#### [PROVIDED MATERIAL]
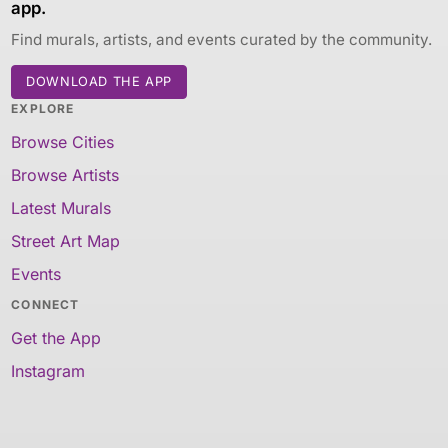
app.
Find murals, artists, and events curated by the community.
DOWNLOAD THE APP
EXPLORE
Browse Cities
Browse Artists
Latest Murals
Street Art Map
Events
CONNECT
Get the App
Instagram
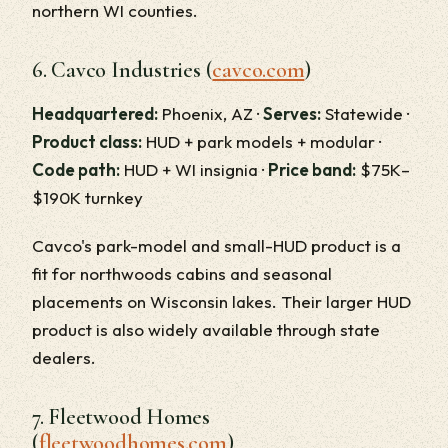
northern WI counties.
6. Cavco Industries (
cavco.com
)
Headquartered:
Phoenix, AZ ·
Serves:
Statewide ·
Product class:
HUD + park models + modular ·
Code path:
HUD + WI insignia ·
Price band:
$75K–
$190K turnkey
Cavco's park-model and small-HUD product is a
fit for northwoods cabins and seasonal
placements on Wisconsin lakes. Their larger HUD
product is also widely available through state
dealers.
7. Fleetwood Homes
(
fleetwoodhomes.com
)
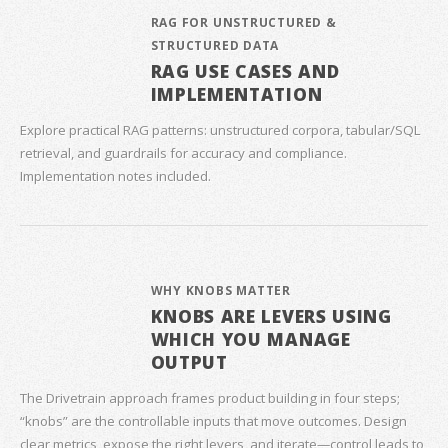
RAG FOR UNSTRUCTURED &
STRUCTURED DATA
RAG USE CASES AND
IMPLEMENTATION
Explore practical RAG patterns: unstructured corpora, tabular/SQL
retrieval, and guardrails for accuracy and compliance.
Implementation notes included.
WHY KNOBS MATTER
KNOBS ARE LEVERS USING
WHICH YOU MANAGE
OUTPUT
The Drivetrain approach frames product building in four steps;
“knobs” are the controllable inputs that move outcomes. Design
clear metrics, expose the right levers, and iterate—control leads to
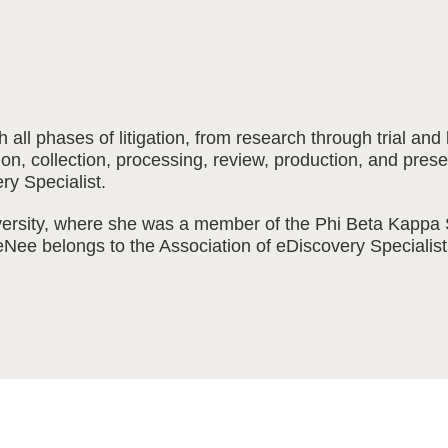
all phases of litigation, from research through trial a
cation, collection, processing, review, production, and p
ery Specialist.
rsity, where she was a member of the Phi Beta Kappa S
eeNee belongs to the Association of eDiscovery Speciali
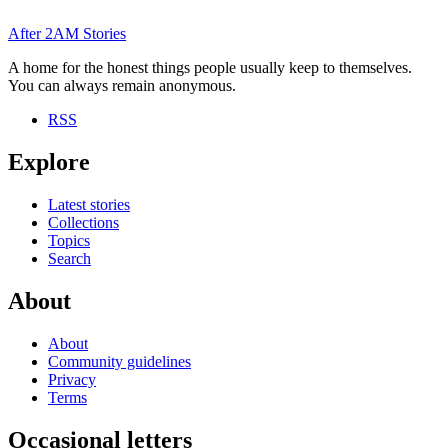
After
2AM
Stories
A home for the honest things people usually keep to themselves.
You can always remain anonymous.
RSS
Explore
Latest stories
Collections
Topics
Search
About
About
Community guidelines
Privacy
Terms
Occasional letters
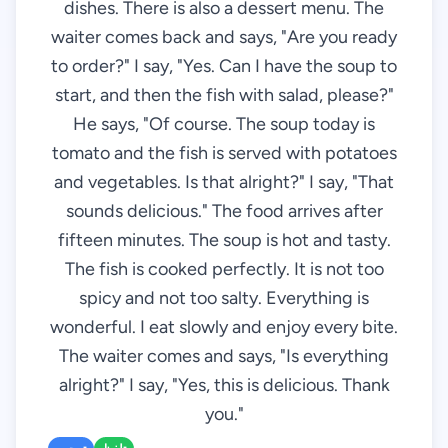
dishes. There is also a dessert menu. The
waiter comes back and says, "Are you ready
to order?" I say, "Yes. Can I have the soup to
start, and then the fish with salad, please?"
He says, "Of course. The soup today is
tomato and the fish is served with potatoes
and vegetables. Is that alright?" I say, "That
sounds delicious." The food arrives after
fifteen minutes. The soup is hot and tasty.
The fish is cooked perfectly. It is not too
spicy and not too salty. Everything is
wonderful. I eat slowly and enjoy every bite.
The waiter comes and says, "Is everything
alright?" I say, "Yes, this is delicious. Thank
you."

#### [EXERCISE DETAILS]
Only lines holding the word "soup" belong in the answer; copy each one from the material.

#### [EXERCISE ANSWER]
to order?" I say, "Yes. Can I have the soup to
He says, "Of course. The soup today is
fifteen minutes. The soup is hot and tasty.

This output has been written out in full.